Monday, Aug. 08, 1938
Mothers & Daughters
Just back of Britain's monster naval base at Singapore lies the pleasant realm of the wealthy, virile, tiger-hunting Sultan of Johore who, as an Oriental potentate, is entitled to have at least one attractive British woman staying at his palace on approval. His Highness, while making a round-the-world tour in 1934, was photographed in Hollywood with Mae West, and was the guest in Washington of Mr. & Mrs. Franklin D. Roosevelt. Last week, the Sultan again was news because, when he recently returned to Johore from a holiday in Sumatra, he had with him and seemed intent on marrying a pert number, Lydia Cecily Hill, an ex-cabaret performer who first caught His Highness' eye four years ago in London when she was legging in the Grosvenor House floor show.
The sahibs of the British colony in Singapore had thought it bad enough some years ago when the Sultan married (and subsequently divorced) a Scotswoman who had been the wife of a Singapore physician. A cabaret-girl-Sultana the sahibs considered quite impossible. Social royalists, they ganged up and put moral pressure on the precedent-breaking Sultan by unanimously refusing his invitations, although Miss Hill was properly chaperoned at the palace by her mother. The Sultan had his revenge, by ordering the sahibs off his golf course, their children away from his bandstand.

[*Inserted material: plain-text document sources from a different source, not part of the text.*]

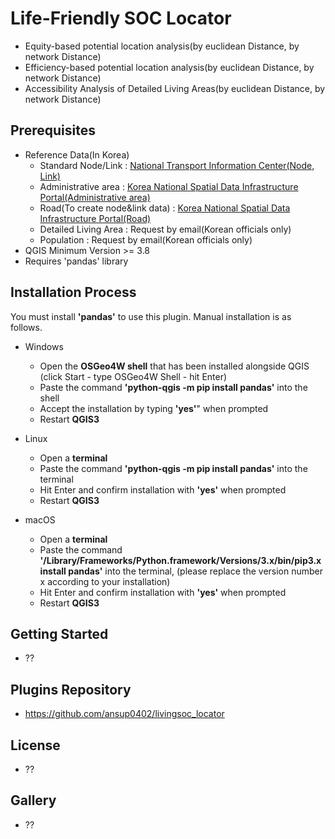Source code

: Life-Friendly SOC Locator
=============================
- Equity-based potential location analysis(by euclidean Distance, by network Distance)
- Efficiency-based potential location analysis(by euclidean Distance, by network Distance)
- Accessibility Analysis of Detailed Living Areas(by euclidean Distance, by network Distance)

Prerequisites
------------------------------
- Reference Data(In Korea)
    * Standard Node/Link : [National Transport Information Center(Node, Link)](http://nodelink.its.go.kr/data/data01.aspx)
    * Administrative area : [Korea National Spatial Data Infrastructure Portal(Administrative area)](http://data.nsdi.go.kr/dataset/15144)
    * Road(To create node&link data) : [Korea National Spatial Data Infrastructure Portal(Road)](http://data.nsdi.go.kr/dataset/12902) 
    * Detailed Living Area : Request by email(Korean officials only) 
    * Population : Request by email(Korean officials only) 
- QGIS Minimum Version >= 3.8
- Requires 'pandas' library
     
Installation Process
------------------------------
You must install **'pandas'** to use this plugin. Manual installation is as follows.

- Windows
    * Open the **OSGeo4W shell** that has been installed alongside QGIS (click Start - type OSGeo4W Shell - hit Enter)
    * Paste the command **'python-qgis -m pip install pandas'** into the shell
    * Accept the installation by typing **'yes'**" when prompted
    * Restart **QGIS3**

- Linux
    * Open a **terminal**
    * Paste the command **'python-qgis -m pip install pandas'** into the terminal
    * Hit Enter and confirm installation with **'yes'** when prompted
    * Restart **QGIS3**

- macOS
    * Open a **terminal**
    * Paste the command **'/Library/Frameworks/Python.framework/Versions/3.x/bin/pip3.x install pandas'** into the terminal, (please replace the version number x according to your installation)
    * Hit Enter and confirm installation with **'yes'** when prompted
    * Restart **QGIS3**

Getting Started
------------------------------
- ??


Plugins Repository
------------------------------
- https://github.com/ansup0402/livingsoc_locator

License
------------------------------
 - ??


Gallery
------------------------------
 - ??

It is risky for an Asiatic to frustrate sahibs. The Sultan of Johore soon discovered reports were reaching London that he was making an issue of marrying Miss Hill, had engaged in a "serious quarrel" with the Governor of Straits Settlements. Afraid the British Government might crack down, His Highness suddenly made amends by packing Miss Hill and her mother off to England. But he attended their sailing party and stood on the dock while his guests waved farewell to him (see cut). Last week in London, as mother & daughter landed, the Sultan's long-time legal adviser. Roland Braddell, swarthy, bespectacled author of Lights of Singapore, hastily called in British journalists, handed them a cable just received from the Sultan: I HAVE NEVER SUGGESTED MARRYING MISS HILL STOP ANY SUGGESTION OF POLITICAL IMPLICATIONS IS A LIE STOP ANY SUGGESTION OF MY NOT FAITHFULLY CARRYING OUT ALL AGREEMENTS WITH THE BRITISH GOVERNMENT IS ALSO A LIE STOP.
Having sent this cable, His Highness prepared to leave Johore to spend another holiday in Sumatra, where it is not hard to find attractive mother & daughter setups.